Document segment:
= = = =
Although the samples yielded very low LOI (0.29–1.11 wt%), the effect of element migration must be excluded before the geochemical characteristics of the rocks can be interpreted. Studies have shown that the major elements, HFSEs and REEs can remain constant during weak alteration, whereas LILEs can migrate more easily (Alirezaei & Cameron 2002); LILEs are therefore good indicators to gauge the effect of weak alteration on the samples. Some ratios (e.g. K/Sr and La/Th) can be used to monitor the mobility of the LILEs (Rudnick et al. 1985). All sample have low to medium K/Sr ratios (26–233) and low La/Th ratios (3.0–7.1), suggesting that the weak alteration did not modify their element compositions (Xin et al. 2019). The geochemical data of the selected samples, such as major- and trace-element content, therefore reflects their inherited magmatic source characteristics.
= = = =
Source data:

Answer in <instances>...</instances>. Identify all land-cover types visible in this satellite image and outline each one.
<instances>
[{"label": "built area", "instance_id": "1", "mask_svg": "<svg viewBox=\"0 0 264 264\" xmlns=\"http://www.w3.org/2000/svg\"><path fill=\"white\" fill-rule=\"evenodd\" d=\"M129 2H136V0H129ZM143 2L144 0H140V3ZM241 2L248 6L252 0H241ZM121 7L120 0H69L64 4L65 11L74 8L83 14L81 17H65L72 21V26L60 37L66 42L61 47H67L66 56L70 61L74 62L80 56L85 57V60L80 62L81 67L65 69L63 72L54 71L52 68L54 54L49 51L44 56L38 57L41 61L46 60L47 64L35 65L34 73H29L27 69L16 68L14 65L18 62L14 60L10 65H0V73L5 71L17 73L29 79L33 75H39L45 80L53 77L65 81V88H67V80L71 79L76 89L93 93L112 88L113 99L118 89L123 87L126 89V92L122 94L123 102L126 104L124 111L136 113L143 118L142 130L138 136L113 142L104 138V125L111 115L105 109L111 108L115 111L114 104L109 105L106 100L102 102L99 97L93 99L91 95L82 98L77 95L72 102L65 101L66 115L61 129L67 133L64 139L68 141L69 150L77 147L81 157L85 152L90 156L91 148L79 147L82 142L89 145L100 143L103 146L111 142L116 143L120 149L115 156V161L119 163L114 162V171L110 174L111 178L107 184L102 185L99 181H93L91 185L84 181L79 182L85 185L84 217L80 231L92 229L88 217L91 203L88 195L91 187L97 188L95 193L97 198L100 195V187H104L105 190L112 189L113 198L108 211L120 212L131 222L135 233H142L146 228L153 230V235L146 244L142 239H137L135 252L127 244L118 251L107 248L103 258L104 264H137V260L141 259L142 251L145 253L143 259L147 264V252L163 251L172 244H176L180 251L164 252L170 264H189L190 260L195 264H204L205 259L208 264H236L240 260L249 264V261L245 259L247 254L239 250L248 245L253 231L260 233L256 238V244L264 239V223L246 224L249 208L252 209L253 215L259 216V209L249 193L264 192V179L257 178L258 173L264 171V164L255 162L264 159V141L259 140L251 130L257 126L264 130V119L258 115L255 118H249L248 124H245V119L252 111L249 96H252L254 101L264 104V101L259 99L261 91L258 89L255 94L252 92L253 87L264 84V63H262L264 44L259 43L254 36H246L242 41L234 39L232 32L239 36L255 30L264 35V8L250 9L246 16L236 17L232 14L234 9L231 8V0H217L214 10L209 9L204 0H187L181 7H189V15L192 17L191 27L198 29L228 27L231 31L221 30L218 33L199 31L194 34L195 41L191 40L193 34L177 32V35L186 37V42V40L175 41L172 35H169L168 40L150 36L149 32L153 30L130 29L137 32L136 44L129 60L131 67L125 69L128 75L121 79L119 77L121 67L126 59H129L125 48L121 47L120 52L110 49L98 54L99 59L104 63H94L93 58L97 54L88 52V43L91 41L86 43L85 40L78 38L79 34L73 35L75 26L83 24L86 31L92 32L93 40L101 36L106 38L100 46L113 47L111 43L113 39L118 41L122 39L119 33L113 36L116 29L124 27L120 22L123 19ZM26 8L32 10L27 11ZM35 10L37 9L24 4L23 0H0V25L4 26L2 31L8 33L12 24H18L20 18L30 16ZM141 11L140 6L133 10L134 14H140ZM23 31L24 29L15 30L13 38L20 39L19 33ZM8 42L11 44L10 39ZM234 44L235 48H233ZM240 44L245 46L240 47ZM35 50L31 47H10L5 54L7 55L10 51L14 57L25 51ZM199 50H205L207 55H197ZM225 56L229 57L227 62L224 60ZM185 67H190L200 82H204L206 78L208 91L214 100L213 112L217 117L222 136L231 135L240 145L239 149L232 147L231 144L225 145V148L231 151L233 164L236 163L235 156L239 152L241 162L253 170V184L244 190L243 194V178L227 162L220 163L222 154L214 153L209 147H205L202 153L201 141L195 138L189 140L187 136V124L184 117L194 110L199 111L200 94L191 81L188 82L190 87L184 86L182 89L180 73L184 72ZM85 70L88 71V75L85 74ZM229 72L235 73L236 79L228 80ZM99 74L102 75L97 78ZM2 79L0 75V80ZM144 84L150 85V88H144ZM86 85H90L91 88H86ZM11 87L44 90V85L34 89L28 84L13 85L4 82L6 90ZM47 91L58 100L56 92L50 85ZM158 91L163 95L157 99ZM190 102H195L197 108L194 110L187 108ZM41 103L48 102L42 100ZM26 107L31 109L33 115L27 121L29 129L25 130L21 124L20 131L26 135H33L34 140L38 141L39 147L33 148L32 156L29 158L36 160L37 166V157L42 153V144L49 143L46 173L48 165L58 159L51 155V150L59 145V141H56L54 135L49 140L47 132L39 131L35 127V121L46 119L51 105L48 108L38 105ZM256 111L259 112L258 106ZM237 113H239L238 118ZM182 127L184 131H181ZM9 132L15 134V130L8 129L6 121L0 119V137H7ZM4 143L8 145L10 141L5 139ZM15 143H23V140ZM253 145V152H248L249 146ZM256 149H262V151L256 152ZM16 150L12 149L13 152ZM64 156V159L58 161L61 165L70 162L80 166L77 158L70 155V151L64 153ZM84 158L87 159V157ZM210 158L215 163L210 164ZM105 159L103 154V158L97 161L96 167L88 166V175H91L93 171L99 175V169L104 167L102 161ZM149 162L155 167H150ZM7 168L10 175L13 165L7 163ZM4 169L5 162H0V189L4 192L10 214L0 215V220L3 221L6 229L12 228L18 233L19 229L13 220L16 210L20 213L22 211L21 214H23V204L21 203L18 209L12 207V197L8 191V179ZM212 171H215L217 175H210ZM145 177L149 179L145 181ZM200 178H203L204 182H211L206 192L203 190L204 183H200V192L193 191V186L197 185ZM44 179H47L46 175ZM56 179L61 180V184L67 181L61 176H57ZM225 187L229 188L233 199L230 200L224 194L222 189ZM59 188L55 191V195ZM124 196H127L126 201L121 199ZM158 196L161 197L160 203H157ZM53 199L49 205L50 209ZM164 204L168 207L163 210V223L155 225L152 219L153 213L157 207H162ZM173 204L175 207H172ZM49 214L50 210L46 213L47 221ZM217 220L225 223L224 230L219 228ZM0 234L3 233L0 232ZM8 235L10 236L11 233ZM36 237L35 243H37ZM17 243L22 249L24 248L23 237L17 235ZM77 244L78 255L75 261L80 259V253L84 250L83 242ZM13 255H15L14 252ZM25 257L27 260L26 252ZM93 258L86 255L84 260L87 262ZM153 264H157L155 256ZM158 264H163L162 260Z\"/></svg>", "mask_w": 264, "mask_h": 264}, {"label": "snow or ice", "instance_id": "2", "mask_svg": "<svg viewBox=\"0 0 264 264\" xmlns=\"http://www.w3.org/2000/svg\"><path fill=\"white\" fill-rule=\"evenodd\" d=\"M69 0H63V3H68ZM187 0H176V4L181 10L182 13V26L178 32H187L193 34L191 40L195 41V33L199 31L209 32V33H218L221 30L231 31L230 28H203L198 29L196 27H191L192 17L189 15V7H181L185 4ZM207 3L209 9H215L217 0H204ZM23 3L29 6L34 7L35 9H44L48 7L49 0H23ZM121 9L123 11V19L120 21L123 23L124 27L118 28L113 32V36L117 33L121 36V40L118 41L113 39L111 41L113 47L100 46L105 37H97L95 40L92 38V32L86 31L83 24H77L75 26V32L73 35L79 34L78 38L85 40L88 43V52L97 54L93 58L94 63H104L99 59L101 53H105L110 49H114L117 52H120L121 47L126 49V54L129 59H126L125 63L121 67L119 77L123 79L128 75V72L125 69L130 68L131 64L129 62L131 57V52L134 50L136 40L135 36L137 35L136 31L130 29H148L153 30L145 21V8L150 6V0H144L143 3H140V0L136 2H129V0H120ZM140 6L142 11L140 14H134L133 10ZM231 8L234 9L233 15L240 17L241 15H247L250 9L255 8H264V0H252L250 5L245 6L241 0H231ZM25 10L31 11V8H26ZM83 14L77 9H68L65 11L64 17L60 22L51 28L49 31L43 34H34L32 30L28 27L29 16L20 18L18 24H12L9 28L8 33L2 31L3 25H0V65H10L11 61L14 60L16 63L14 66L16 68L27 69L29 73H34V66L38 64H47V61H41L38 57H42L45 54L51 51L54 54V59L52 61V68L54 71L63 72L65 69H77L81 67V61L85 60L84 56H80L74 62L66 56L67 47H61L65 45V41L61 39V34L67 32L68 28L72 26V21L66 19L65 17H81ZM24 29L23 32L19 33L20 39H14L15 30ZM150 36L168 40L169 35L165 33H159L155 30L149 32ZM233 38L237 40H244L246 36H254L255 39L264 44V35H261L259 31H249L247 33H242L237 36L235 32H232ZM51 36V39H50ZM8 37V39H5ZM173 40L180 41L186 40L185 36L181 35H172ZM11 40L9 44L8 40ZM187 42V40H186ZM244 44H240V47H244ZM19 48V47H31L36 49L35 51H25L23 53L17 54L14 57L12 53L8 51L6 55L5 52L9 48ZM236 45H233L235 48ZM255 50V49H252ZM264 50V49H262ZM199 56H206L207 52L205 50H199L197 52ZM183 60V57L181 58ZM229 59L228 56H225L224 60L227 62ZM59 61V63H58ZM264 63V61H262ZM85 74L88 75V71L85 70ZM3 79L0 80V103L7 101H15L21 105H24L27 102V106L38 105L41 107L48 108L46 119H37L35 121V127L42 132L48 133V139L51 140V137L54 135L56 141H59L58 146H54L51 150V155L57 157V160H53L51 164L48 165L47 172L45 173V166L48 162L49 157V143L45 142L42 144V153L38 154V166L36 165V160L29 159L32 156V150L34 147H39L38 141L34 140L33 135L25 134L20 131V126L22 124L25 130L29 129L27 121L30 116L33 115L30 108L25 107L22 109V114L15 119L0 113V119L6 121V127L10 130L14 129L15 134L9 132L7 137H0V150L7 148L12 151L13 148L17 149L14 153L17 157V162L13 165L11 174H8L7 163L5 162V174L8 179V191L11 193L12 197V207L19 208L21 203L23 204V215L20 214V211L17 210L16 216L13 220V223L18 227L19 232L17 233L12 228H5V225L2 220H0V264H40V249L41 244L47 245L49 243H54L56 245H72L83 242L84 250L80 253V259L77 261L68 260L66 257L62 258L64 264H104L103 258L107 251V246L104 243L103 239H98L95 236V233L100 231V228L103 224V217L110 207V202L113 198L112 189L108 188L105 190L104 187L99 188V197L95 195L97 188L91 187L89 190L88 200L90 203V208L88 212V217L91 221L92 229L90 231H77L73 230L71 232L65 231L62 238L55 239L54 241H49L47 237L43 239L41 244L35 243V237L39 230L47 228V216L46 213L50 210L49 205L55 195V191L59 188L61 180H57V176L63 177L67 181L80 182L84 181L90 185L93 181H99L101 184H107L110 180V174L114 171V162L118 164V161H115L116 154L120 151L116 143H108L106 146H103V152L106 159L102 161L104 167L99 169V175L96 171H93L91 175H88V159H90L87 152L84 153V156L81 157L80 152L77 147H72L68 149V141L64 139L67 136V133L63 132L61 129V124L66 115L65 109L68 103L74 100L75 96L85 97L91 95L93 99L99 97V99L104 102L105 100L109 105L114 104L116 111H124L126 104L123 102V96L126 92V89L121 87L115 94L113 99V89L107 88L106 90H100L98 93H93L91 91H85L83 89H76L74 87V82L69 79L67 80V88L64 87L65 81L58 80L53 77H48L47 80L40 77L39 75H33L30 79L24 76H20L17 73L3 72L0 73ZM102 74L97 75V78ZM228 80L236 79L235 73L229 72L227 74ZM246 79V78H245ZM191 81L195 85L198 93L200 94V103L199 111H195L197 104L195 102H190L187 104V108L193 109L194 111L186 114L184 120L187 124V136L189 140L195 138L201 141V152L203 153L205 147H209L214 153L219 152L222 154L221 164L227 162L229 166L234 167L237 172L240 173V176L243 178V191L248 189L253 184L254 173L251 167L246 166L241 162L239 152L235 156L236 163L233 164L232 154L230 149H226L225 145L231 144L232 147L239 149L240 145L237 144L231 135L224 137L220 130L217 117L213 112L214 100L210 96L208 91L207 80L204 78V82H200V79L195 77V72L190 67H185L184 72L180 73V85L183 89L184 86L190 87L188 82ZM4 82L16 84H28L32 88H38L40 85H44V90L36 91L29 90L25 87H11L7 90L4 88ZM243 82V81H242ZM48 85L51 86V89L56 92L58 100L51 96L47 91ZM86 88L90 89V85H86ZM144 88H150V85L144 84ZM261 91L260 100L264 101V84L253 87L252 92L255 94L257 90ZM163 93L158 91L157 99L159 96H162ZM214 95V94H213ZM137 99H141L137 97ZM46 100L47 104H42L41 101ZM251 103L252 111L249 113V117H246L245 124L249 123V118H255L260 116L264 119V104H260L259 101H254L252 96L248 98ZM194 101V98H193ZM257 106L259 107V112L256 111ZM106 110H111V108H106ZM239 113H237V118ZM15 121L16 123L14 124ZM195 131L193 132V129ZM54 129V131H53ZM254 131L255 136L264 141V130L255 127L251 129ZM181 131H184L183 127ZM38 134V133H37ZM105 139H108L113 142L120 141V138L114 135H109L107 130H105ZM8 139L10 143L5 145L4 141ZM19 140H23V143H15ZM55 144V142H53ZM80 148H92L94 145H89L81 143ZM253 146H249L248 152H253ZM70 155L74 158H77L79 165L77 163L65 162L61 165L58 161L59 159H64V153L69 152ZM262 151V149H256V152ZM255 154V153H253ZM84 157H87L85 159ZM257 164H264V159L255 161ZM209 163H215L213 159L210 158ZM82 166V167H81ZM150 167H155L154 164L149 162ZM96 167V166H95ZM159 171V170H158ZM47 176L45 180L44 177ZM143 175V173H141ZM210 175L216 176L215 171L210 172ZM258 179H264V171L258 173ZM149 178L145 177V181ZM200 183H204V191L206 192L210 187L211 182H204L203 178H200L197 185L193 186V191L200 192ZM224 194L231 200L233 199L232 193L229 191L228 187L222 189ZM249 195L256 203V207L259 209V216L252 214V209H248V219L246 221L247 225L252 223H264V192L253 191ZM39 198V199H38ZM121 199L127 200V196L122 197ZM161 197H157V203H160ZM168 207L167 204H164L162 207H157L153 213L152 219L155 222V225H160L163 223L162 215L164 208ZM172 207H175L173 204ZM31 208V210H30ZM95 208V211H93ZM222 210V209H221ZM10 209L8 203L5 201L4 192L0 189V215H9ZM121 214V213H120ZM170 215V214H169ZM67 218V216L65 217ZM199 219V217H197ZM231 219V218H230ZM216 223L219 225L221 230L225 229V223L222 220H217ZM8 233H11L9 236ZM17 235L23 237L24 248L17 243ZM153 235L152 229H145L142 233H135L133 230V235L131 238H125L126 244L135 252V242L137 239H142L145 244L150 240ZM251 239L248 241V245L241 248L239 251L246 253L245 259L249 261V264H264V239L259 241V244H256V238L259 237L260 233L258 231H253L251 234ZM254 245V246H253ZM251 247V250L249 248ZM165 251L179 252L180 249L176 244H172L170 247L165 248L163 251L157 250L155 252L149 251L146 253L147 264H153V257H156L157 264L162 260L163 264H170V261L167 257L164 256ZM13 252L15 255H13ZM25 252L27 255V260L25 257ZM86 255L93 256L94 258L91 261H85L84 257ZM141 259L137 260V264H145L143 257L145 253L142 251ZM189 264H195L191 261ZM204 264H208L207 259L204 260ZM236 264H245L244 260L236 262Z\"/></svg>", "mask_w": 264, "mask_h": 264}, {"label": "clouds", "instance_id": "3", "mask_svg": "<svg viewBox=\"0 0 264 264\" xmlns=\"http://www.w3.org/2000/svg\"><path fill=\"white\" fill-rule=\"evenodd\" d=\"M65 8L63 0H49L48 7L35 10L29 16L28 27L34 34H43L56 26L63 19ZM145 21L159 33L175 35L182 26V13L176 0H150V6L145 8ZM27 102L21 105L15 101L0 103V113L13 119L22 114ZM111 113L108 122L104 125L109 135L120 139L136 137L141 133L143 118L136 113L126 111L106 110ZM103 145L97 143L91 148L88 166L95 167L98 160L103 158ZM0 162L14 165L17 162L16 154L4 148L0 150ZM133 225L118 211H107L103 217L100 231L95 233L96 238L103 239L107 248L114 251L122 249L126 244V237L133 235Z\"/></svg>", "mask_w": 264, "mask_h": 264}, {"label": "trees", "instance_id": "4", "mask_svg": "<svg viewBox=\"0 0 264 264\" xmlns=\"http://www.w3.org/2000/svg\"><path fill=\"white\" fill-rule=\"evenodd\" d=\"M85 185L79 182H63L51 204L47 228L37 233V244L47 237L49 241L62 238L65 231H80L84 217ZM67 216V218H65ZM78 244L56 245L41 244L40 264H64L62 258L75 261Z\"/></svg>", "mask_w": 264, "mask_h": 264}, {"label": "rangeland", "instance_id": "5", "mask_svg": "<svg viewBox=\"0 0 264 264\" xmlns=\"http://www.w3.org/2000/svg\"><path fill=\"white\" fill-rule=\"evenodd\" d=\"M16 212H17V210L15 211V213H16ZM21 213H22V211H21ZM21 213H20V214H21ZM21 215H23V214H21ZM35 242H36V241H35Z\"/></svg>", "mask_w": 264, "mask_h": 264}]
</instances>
= = = =
Your tasks:
[a] In the geochemistry passage, what range of LOI values did the samples give?
[b] Decide whether each statement agrees with the geochemistry passage, and quote the words that settle it: (i) During weak alteration, LILEs migrate more easily than HFSEs and REEs. (ii) The samples have high La/Th ratios. (iii) The K/Sr ratios of the samples range from 26 to 233.
[c] Carry on the geochemistry passage from its final sentence.

Expected answers:
[a] 0.29–1.11 wt%

[b]
(i) Yes: "the major elements, HFSEs and REEs can remain constant during weak alteration, whereas LILEs can migrate more easily"
(ii) No: "low La/Th ratios (3.0–7.1)"
(iii) Yes: "low to medium K/Sr ratios (26–233)"

[c]
All samples in this study are characterized by high Sr contents (294–711 ppm), high Al₂O₃ contents (14.13–17.58 wt%), high Sr/Y ratios (38.5–108), low Yb contents (0.54–1.24 ppm), low Y contents (4.9–16.4 ppm) and no clear Eu anomalies (Eu/Eu* = 0.79–1.21), displaying typical adakitic geochemical characteristics (Defant & Drummond, 1990). In addition, most samples fall within the classification of adakite (Fig. 9a, b). These rocks have K₂O/Na₂O ratios (0.48–1.31) higher than for those of typical adakitic rocks (c. 0.4; Moyen, 2009), which are similar to K-rich adakites from Dabie orogen (Fig. 10a; Wang et al. 2007). The trace-element pattern of the rocks is also similar to that for the K-rich adakite rocks (Fig. 8); the samples can therefore be identified as K-rich adakitic rocks.

Fig. 9. (a) Sr/Y versus Y diagram (after Defant et al. 2002); and (b) (La/Yb)_N versus Yb_N diagram (after Martin, 1999). Data from Zhang & Wan (2001) and Xiong et al. (2011).

Fig. 10. (a) K₂O/Na₂O versus K₂O and (b) La/Yb versus La (after Wang et al. 2007).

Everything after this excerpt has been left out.